Старый цыган сидел некоторое время, прикрыв рукой глаза. Я тоже молчал.
– Это обротка, – повторил Денисов, – Маркиза. – Голос его звучал глухо. – Я не могу поверить, что Сергей украл или там помогал Ваське Дратенко или кому-либо еще… Я
его не учил этому. Сам никогда не был конокрадом. Был цыганом, настоящим таборским цыганом, но не воровал…
Обротку я нашел случайно, в чулане. Три дня тому назад.
– Вы уверены, что это именно та обротка?
– Еще бы, – усмехнулся Денисов. – Сам делал…
– Как она сюда попала?
– Если бы знать, почему она в моей хате… О, лучше бы не знать… Лариса говорила мне, что Маркиз исчез вместе с оброткой… – Арефа замолчал, ожидая, что я скажу.
– Арефа Иванович, вы понимаете, что такая улика…
Мне было жаль, искренне жаль этого человека. Он сидел опершись на руку и казался бесконечно усталым и еще больше постаревшим. Чем я мог бы его утешить? Обстоятельства сложились не в пользу Сергея. И еще я подумал: пришел бы ко мне с оброткой Арефа, не всколыхни сегодня его находка Славки?
Арефа, словно угадав мои мысли, сказал:
– Я приезжал к тебе именно по этому поводу. Мне кажется, парень запутался. Я вижу, ему чего-то хочется…
Молодой, сил много. Самолюбивый. Обида какая-то гложет. На меня, на мать, на судьбу. Сейчас в жизни много соблазнов. Кажется, что все легко добывается. Ты в армии служил?
– Служил.
– И он тоже. Там его и избаловали. Смешно, конечно, но так получилось. Меня армия такому научила, не дай бог вам, молодым. Научила убивать. Я шесть лет под ружьем провел. Из них почти четыре – воевал. Всю войну. Сергей прямехонько угодил в армейский ансамбль. Какая это служба? Одна лафа.
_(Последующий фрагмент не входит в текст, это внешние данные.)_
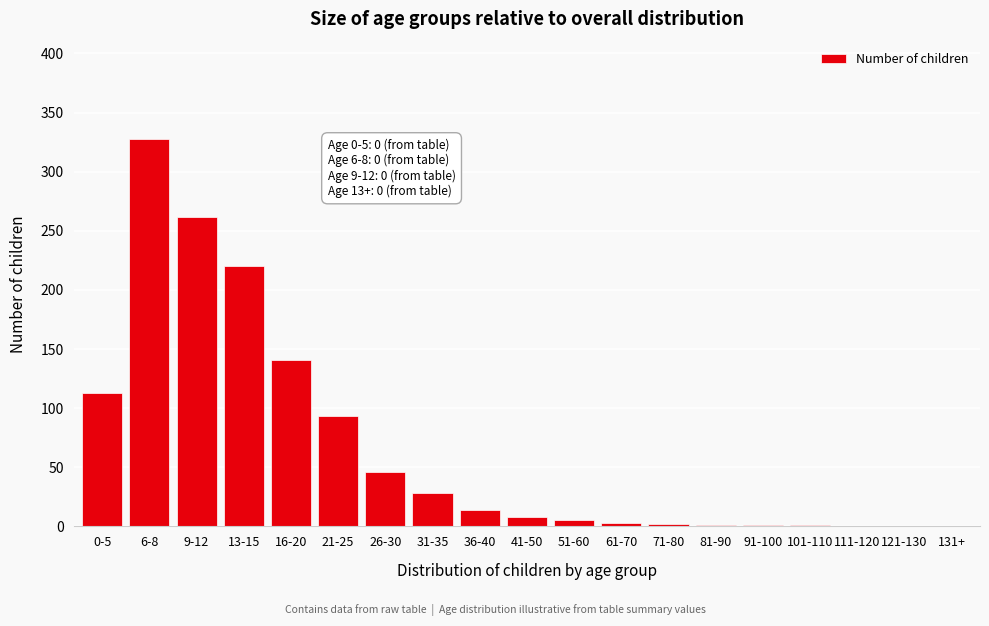

True or false: the data shows 262 at 9-12.

True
Я подумал о том, что в армии мне тоже жилось припеваючи. Сплошные спортивные сборы, разъезды по стране, летние и зимние спортлагеря. Был я рядовой, а жил получше иного командира. Знал: соревнования в части –
Кичатов, всесоюзные – опять же Кичатов. Я ездил по стране, а служба шла, появлялись значки, нашивки и другие награды. А теперь, даром что офицер, но со всех сторон в подчинении. Под моим началом никого, зато надо мной начальства не сосчитать: от начальника РОВДа до министра включительно.
– Что для солдатика хорошо, для настоящего артиста совсем пшик, – продолжал Арефа. – Вернулся он после службы, повертел носом и укатил в Москву. Захотелось, видишь ли, прогреметь на всю Россию… Телепередач, кино нагляделся, возмечтал вторым Сличенко стать. На худой конец Васильевым. Ну что в «Неуловимых мстителях» снимался. Помыкался, помыкался, а как зима ударила, приехал общипанной курицей. Рассказал как-то, потом уже, что сунулся было в «Ромэн», в цыганский театр. Там сразу сказали, что для театра надо образование иметь, институт сначала пройти. С тех пор, наверное, и обиделся
Сергей. О колхозе и слышать не хотел. Нашел себе занятие
– ходить по хатам, портреты делать. А в этой конторе барыги оказались. Оформляли без квитанций, жульничали…
Короче, бросил он это дело. Я ему ничего не говорил. Захотелось стать табунщиком.
Пошел к Нассонову. Тот ему лошадь дал, но для того, чтобы коров пасти. Не знаю, может, и это ему надоело?